Here’s another look, this time by a simpler benchmark from ATTO on the XP netbook. I won’t go into too much detail here as it’s more of the same, but you can view the results by clicking on the thumbnails below.  Note that if one were to only use this tool, one might not see why the samsung SSD is subjectively much faster in day to day use than the Scorpio drive.

ATTO- WD Scorpio 160GB

ATTO- WD Scorpio 160GB

ATTO Samsung SSD 64GB

ATTO Samsung SSD 64GB

ATTO OCZ Core series 60GB

ATTO OCZ Solid series 60GB

Next up, a real world scenario: virus scan. This should show a huge improvement when moving to SSD, according to the iozone results. Some of the information will be sequential, but most will be random.  On top of that, as I mentioned, the virus scanner I’m using seems to read files 4k at a time. The setup is Avast! Antivirus, running a standard scan on Vista SP1.

The results speak for themselves. The iozone data seems to translate into real-world performance.

Now for battery life. I performed two tests, one was watching an xvid encoded 480p movie from the hard disk, the other was pretty much idle, with a script writing a small amount of data to the hard drive every 30 seconds.  The movie was chosen because it did a good job of generating  a constant stream of i/o (64k at a time) while not being absurdly taxing on the disk like running a benchmark might, a good real-world scenario. Actual results should in theory end up somewhere between the two benchmarks.

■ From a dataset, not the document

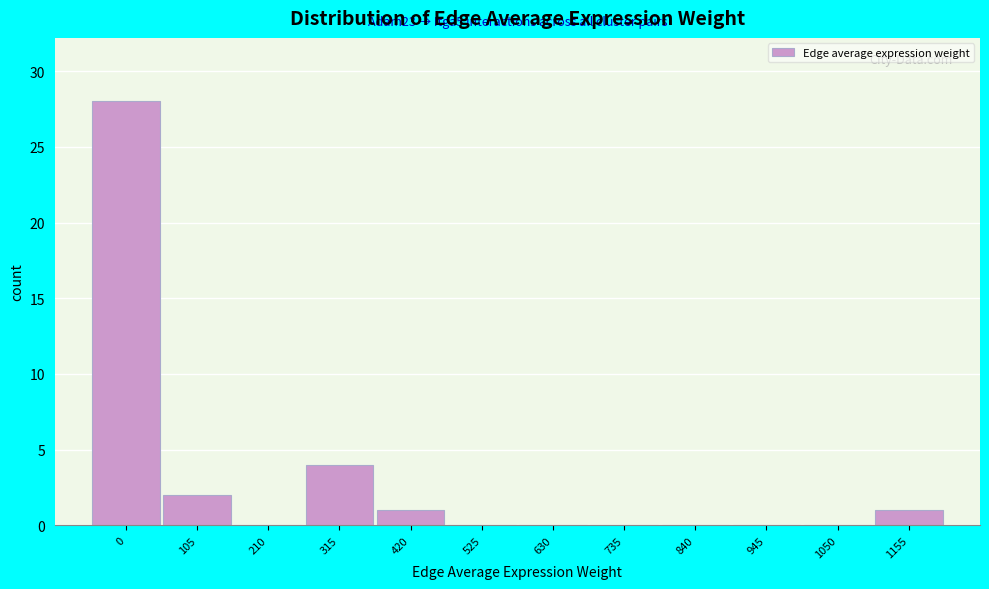

Reading left to right, list all the values displayed in this chart.

0=28	105=2	210=0	315=4	420=1	525=0	630=0	735=0	840=0	945=0	1050=0	1155=1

The m1330 loses a bit of life when switching to SSD, about 8 minutes. However, with the S10 it seems to be a wash. There are too many differences between the two platforms to pinpoint the cause. It could be due to the more aggressive performance settings I have in the m1330’s power options, could be a hardware difference, or even XP vs Vista.  All we can really say is that the mileage isn’t due to the disk alone, but how the platform reacts to it. Your mileage will depend on your platform, but the difference isn’t much.

Again, we see conflicting results. The S10 likes SSDs, while the m1330 doesn’t. I searched through the power options, and there were a few differences on the m1330 in regards to processor frequencies, but the hard disk settings were the same between platforms.  I have a hunch that the S10, being a smaller, lower wattage platform overall, will be more sensitive to the actual power consumption of the drive. Make of it what you will, the differences don’t seem to be all that much either way.

In summary, it seems that SSDs, in their current incarnation, offer a large boost to read performance in exchange for a medium-small cut in write performance. There are differences in battery life, but the differences are relatively small and differ between platforms. I would like to get my hands on some of the higher-end SSDs such as the intel x25, but until the prices come down, I think that comparing these (now) budget SSDs has been a useful exercise.